Scenario 2a. Place bet on 6/8 $6 each. BET IS WORKING. 7 hits. Lose $12

Scenario 2b. Place bet on 6/8 $6 each. BET IS WORKING. 6 hits. win $14 take place bets off.

So which one of us is more likely to win any money at all?

So again which sequence of numbers is more likely?

A) 7-7

B) 7-6or8-n....n-7 where n cannot be a 6 or 8.

And what is the exact probability...show math if possible?

Keith

Quote:kwalter827... Scenario 2b. Place bet on 6/8 $6 each. BET IS WORKING. 6 hits. win $14 take place bets off. ...

I think you need to reanalyze this part -- you would only win $7 in this step, not $14.

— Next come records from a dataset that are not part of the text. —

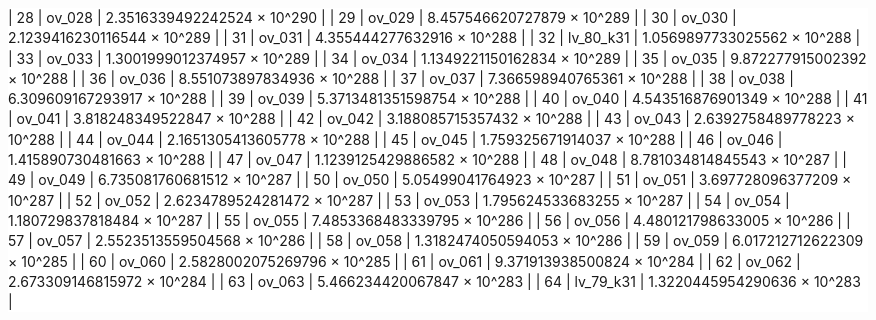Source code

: | 28 | ov_028 | 2.3516339492242524 × 10^290 |
| 29 | ov_029 | 8.457546620727879 × 10^289 |
| 30 | ov_030 | 2.1239416230116544 × 10^289 |
| 31 | ov_031 | 4.355444277632916 × 10^288 |
| 32 | lv_80_k31 | 1.0569897733025562 × 10^288 |
| 33 | ov_033 | 1.3001999012374957 × 10^289 |
| 34 | ov_034 | 1.1349221150162834 × 10^289 |
| 35 | ov_035 | 9.872277915002392 × 10^288 |
| 36 | ov_036 | 8.551073897834936 × 10^288 |
| 37 | ov_037 | 7.366598940765361 × 10^288 |
| 38 | ov_038 | 6.309609167293917 × 10^288 |
| 39 | ov_039 | 5.3713481351598754 × 10^288 |
| 40 | ov_040 | 4.543516876901349 × 10^288 |
| 41 | ov_041 | 3.818248349522847 × 10^288 |
| 42 | ov_042 | 3.188085715357432 × 10^288 |
| 43 | ov_043 | 2.6392758489778223 × 10^288 |
| 44 | ov_044 | 2.1651305413605778 × 10^288 |
| 45 | ov_045 | 1.759325671914037 × 10^288 |
| 46 | ov_046 | 1.415890730481663 × 10^288 |
| 47 | ov_047 | 1.1239125429886582 × 10^288 |
| 48 | ov_048 | 8.781034814845543 × 10^287 |
| 49 | ov_049 | 6.735081760681512 × 10^287 |
| 50 | ov_050 | 5.05499041764923 × 10^287 |
| 51 | ov_051 | 3.697728096377209 × 10^287 |
| 52 | ov_052 | 2.6234789524281472 × 10^287 |
| 53 | ov_053 | 1.795624533683255 × 10^287 |
| 54 | ov_054 | 1.180729837818484 × 10^287 |
| 55 | ov_055 | 7.4853368483339795 × 10^286 |
| 56 | ov_056 | 4.480121798633005 × 10^286 |
| 57 | ov_057 | 2.5523513559504568 × 10^286 |
| 58 | ov_058 | 1.3182474050594053 × 10^286 |
| 59 | ov_059 | 6.017212712622309 × 10^285 |
| 60 | ov_060 | 2.5828002075269796 × 10^285 |
| 61 | ov_061 | 9.371913938500824 × 10^284 |
| 62 | ov_062 | 2.673309146815972 × 10^284 |
| 63 | ov_063 | 5.466234420067847 × 10^283 |
| 64 | lv_79_k31 | 1.3220445954290636 × 10^283 |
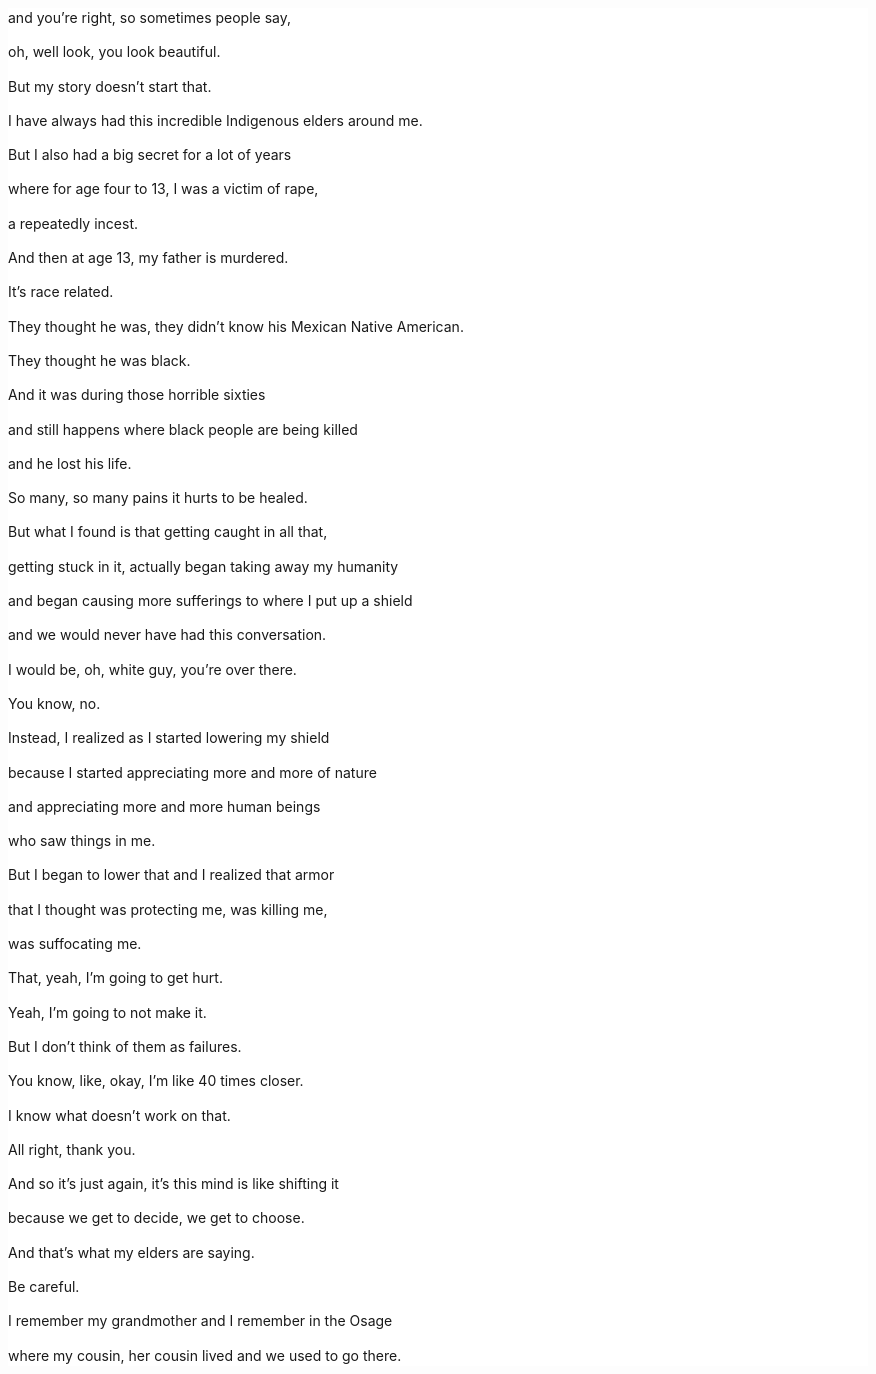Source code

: and you’re right, so sometimes people say,

oh, well look, you look beautiful.

But my story doesn’t start that.

I have always had this incredible Indigenous elders around me.

But I also had a big secret for a lot of years

where for age four to 13, I was a victim of rape,

a repeatedly incest.

And then at age 13, my father is murdered.

It’s race related.

They thought he was, they didn’t know his Mexican Native American.

They thought he was black.

And it was during those horrible sixties

and still happens where black people are being killed

and he lost his life.

So many, so many pains it hurts to be healed.

But what I found is that getting caught in all that,

getting stuck in it, actually began taking away my humanity

and began causing more sufferings to where I put up a shield

and we would never have had this conversation.

I would be, oh, white guy, you’re over there.

You know, no.

Instead, I realized as I started lowering my shield

because I started appreciating more and more of nature

and appreciating more and more human beings

who saw things in me.

But I began to lower that and I realized that armor

that I thought was protecting me, was killing me,

was suffocating me.

That, yeah, I’m going to get hurt.

Yeah, I’m going to not make it.

But I don’t think of them as failures.

You know, like, okay, I’m like 40 times closer.

I know what doesn’t work on that.

All right, thank you.

And so it’s just again, it’s this mind is like shifting it

because we get to decide, we get to choose.

And that’s what my elders are saying.

Be careful.

I remember my grandmother and I remember in the Osage

where my cousin, her cousin lived and we used to go there.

Here is my guess for the math of which sequence is more likely. Of the 36 possible outcomes for 2 dice, there are six possibilities for a 7 and 5 possibilities each for 6 or 8. The probability of 7 on one roll, followed immediately by a 6/8, then followed by another 7 before another 6/8 is:

p=(6/36)*(10/36)*(6/16)=0.01736111. This all assumes that you do not care whether a 6/8 is a 6 or an 8.

The probability of 7 on the one roll, followed immediately by another 7 is:

p=(6/36)*(6/36)=0.02777; i.e., more likely, by a factor of 1.6.

I do not guarantee that this analysis is appropriate for the playing strategies that you describe, since I think there may be some errors in other parts of your analysis.

Quote:kwalter827...Scenario is craps...First roll is a seven or even a seven out...he says its better to bet the 6/8 place bet immediately (ON), the come out roll than to double up the seven bet (if a natural) or place a pass line bet. His thinking is it's more likely to be a 6 or 8 right after the 7 and win that bet than to wait for a 6 or 8 point...

Well, now that you explain it...

When you combine the 6 and 8 as one option, then it is more likely that a 6 OR 8 will come out. But that's AT ANY TIME. The prior roll is still irrelevant.

I.E. If you are trying to decide if, ay any particular moment, if: A-6, B-7 or C-8 is more likely to appear, the answer is 7. But if the choice is: A-either 6 or 8, or B-7, THEN the most likely roll is either 6 or 8.

Get it?

You'll roll 6 five times to win $35.

You'll roll 8 five times to win $35.

You'll roll 7 six times to loose $72.

Overall you loose $2 but you can have a lot of fun in the process.